Na literatura, essa farsa da granja eu já havia antecipado em
"Soledad no Recife". Um dia fui questionado, de onde eu havia tirado
que os assassinatos não se haviam dado na Granja de São Bento? Na
ocasião, respondi com argumentos lógicos e de pesquisa, mas não poderia
dizer que a intuição era a maior força para revelar que a granja era
só cenário. Nas páginas do livro “Soledad no Recife” escrevi:
“As notícias dos jornais disseram e continuarão a dizer, pois a cumplicidade com um crime é permanente, que Soledad e companheiros foram mortos em 8 de janeiro de 1973. Mas em uma ditadura nem as datas dos jornais são verdadeiras.

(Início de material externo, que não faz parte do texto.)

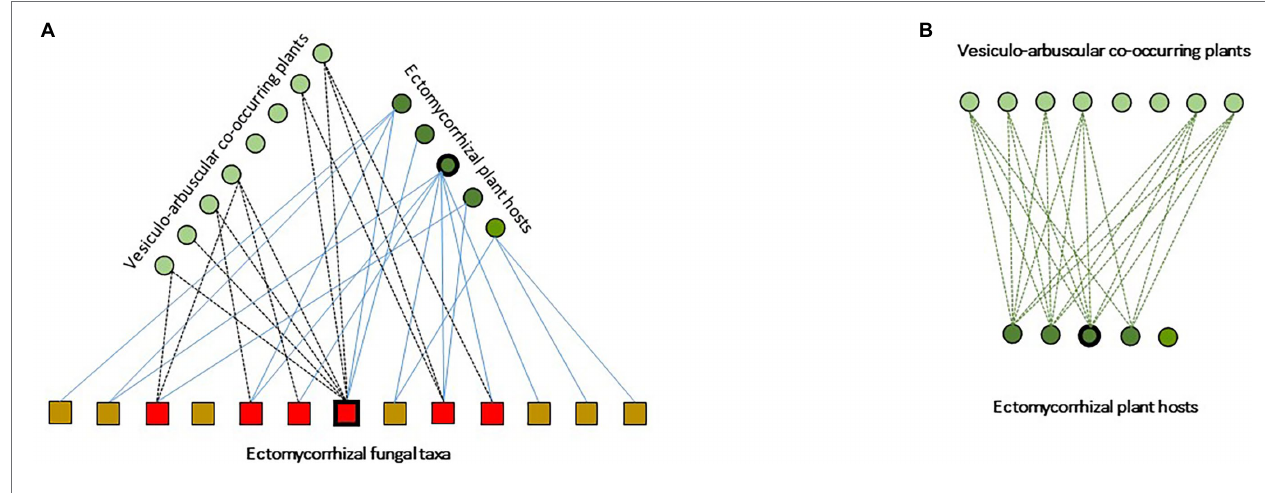
FIGURE 2 | Schematic representation of ectomycorrhizal-based multipartite networks in Tuber s sp. temperate agroforests, from Schneider-Maunoury et al. (2018) modified. (A) Species of co-occurring ectomycorrhizal and arbuscular mycorrhizal plants are represented by dark and clear green dots, respectively. The different taxa of ECM fungi are represented by squares. Interaction hubs are indicated by thickened outlines (here, Quercus ilex and Tuber melanosposrum ). Solid lines indicate plant-fungi ECM interaction links. Dotted lines indicate interaction links between ECM fungal tava and VA plants. (B) Schematic representation of the corresponding projected VA-ECM plant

Por exemplo, Soledad morreu em 7 de janeiro. A vida de Soledad ganhou mais um dia apenas nos tipos impressos das folhas. As indicações são de que repressão e imprensa fizeram um acordo entre as datas dos seis assassinatos de socialistas no Recife, da primeira à última execução em 8 de janeiro. É claro, nada houve como nas manchetes dos jornais de todo o Brasil, ‘seis terroristas mortos em tiroteio’. O horror que vem da verdade é tamanho, que a mentira se acomodou fácil na mais confortável versão. Foram seis homicídios, todos unidos e simplificados em um aparelho da Chácara São Bento, um sítio na região metropolitana do Recife. Todos, pelo anúncio dos jornais, perigosos terroristas, que resistiram à bala ao cerco das forças da ordem. Mas só depois de mortos se fez a maquiagem nos jovens socialistas: com tiros, para melhor coerência do suplício com o papel dos jornais. Pauline Reichstul, José Manuel, Soledad Barret, Evaldo Ferreira, Jarbas Pereira, Eudaldo Gomes”.

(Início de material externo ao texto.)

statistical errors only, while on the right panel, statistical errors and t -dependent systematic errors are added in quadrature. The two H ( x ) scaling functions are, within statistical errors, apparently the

O diabo é que, em plena democracia, o mais importante continua a não
ser notícia. Se não ocultam mais os crimes como antes, desta vez a
ignorância histórica dá as mãos à ideologia do dono do veículo. A
manchete, que não veio, porque o diálogo acima não virou notícia, teria
sido: “Exército fraudou provas do massacre da granja São Bento”.

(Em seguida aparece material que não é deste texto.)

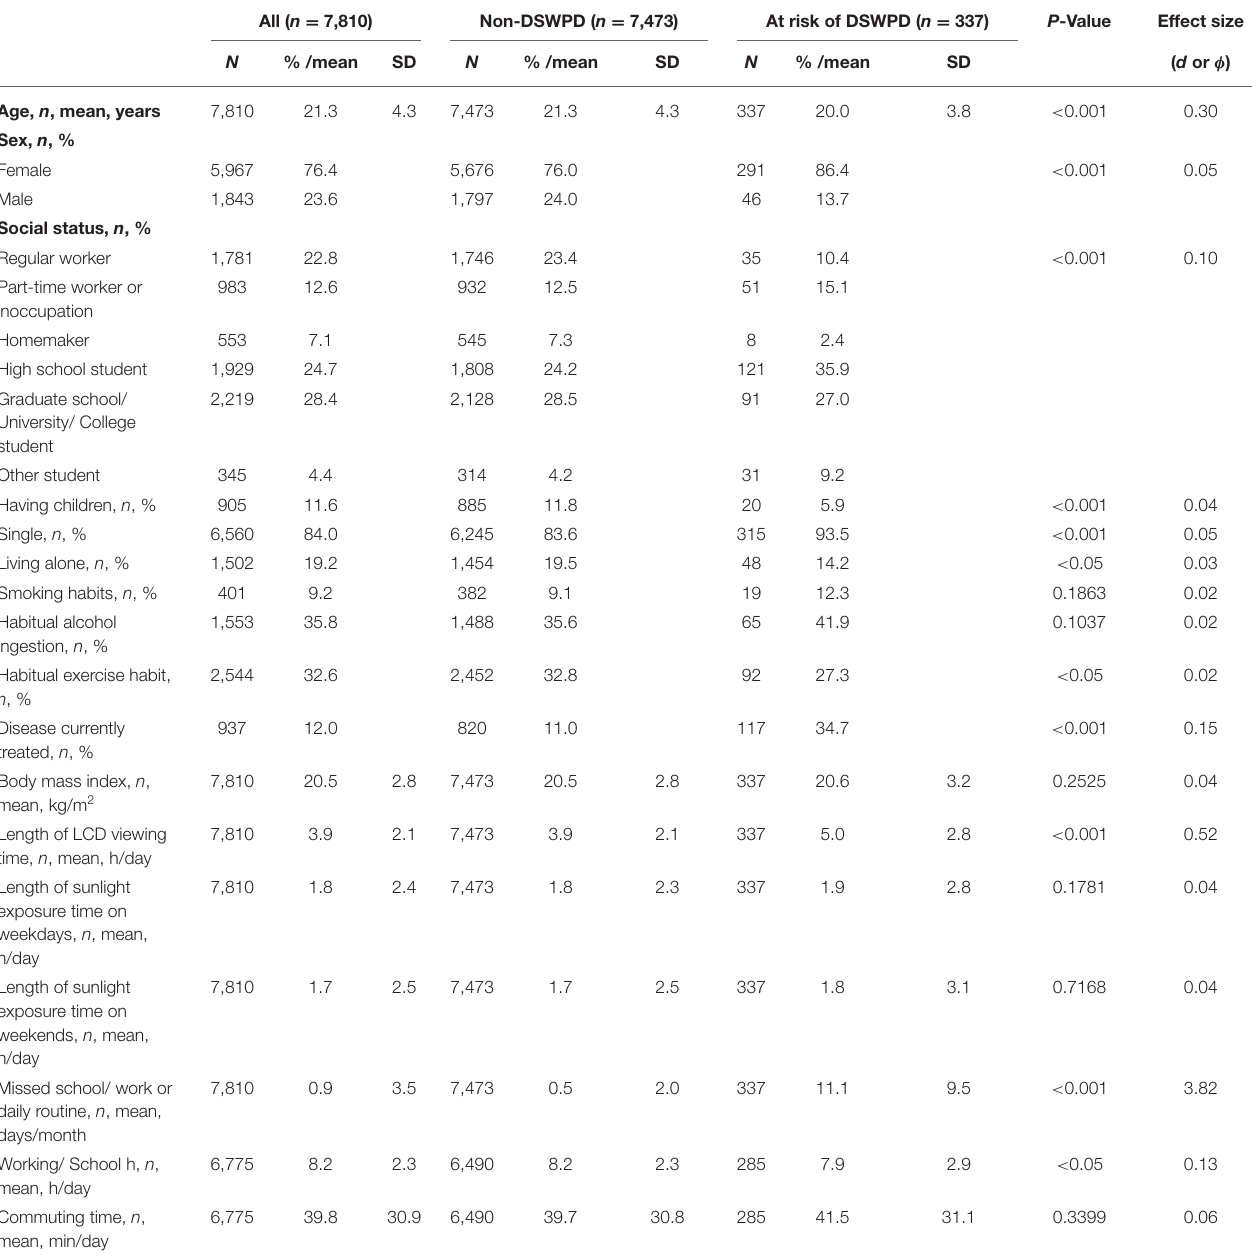
TABLE 1 | Descriptive variables of the studied population ( n = 7,810). All ( n = 7,810) Non-DSWPD ( n = 7,473) At risk of DSWPD ( n = 337) P -Value Effect size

Em compensação, esta semana, entrevistado na Rádio Jornal do Recife, o
ex-major se transformou em analista político da Comissão da Verdade:
“A Comissão da Verdade de Pernambuco é cópia de outras que existem
por aí. É cópia de Brasília e repete o mesmo erro. Deviam ouvir os dois
lados. Olhem a diferença. O amaldiçoado padre Alípio, da bomba de
Guararapes, recebeu quase dois milhões de reais de indenização,
enquanto nós....”
O ex-major, atirador de elite, não foi sequer perguntado se nunca
atirara em gente. Comenta-se que ele fazia piada ao contar que em cercos
a aparelhos de “terroristas”, os jovens saíam rolando pelo chão
"imitando filme de caubói". Era engraçado. Ele nunca errou um tiro.